Religious Action Center of Reform Judaism director Rabbi David Saperstein and other speakers at a Capitol Hill press conference sponsored by the Save Darfur Coalition on Thursday also called on the Sudanese government to allow humanitarian aid groups back into the country. President Omar al-Bashir expelled 13 such groups from the country earlier this month after the International Criminal Court issued a warrant for his arrest on charges of crimes against humanity and war crimes.

“We gather today because the people in the camps have no lobby, no political action committees,” said Saperstein.

Speakers, which included actress Maria Bello, applauded President Obama’s naming of J. Scott Gration as his special envoy to Sudan on Wednesday, but said that the Obama administration must also make a sustained diplomatic effort to end the crisis.

With the expulsion of aid workers, “time is of the essence,” said Rep.
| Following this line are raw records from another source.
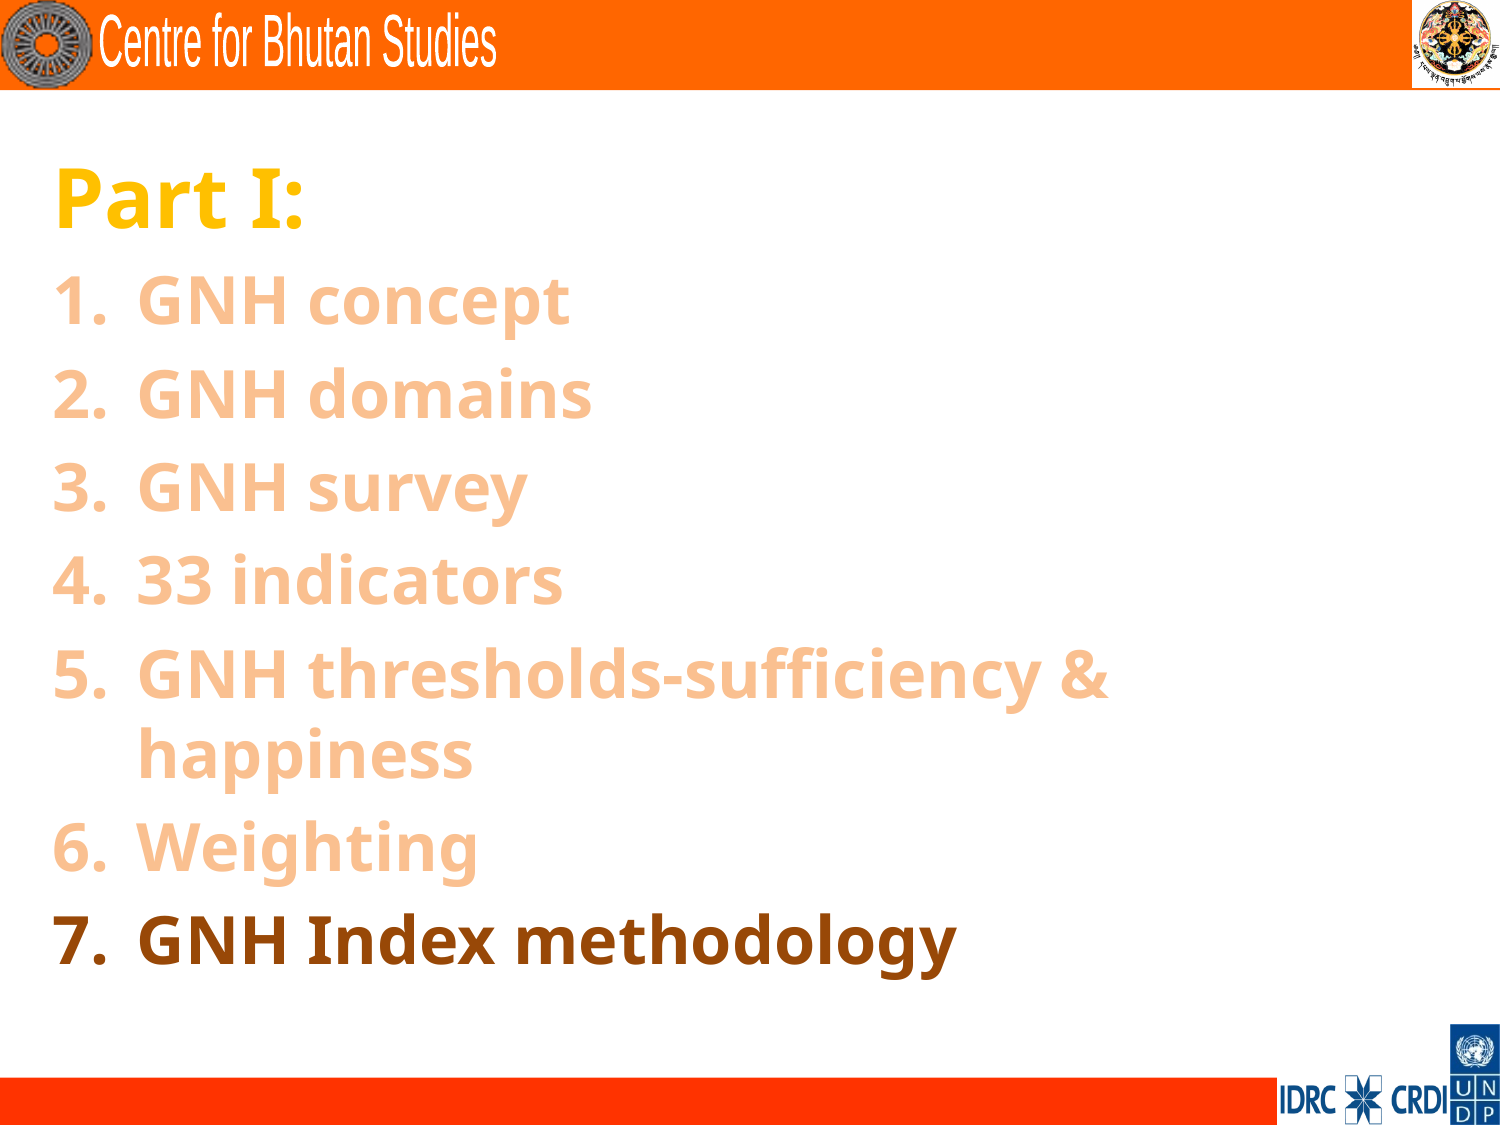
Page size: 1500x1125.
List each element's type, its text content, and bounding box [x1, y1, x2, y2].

title [96, 0, 1410, 91]
picture [0, 0, 95, 92]
picture [1277, 1024, 1500, 1125]
picture [1412, 0, 1500, 88]
footer . [0, 1077, 1273, 1125]
text_box Part I: GNH concept GNH domains GNH survey 33 indicators GNH thresholds-sufficiency & happiness Weighting GNH Index methodology [37, 137, 1450, 1038]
Jim McGovern (D-Mass.), who noted that 78 members of Congress had sent a bipartisan letter to Chinese President Hu Jintao and the leaders of the Arab League and African Union urging them to support returning humanitairan aid groups to Sudan.

The Sudanese government is using “food and medicine as a weapon,” said Rep. Chris Smith (R-N.J.).

John Prendergast, co-founder of the Enough Project, said that the U.S. should be making public diplomatic efforts to get aid restored, while also undertaking private efforts, particularly among leaders in the Arab world, to get others to press for Bashir’s exit. The third prong of the strategy, he said, is achieving overall peace in Sudan.

Bello spoke about the use of rape as a "weapon" to "kill the will, the spirit" of women in Darfur. Other speakers included Reps. Donna Edwards (D-Md.), Jim Moran (D-Va.) and Barbara Lee (D-Calif.), and Soujourners president and executive director Rev. Jim Wallis.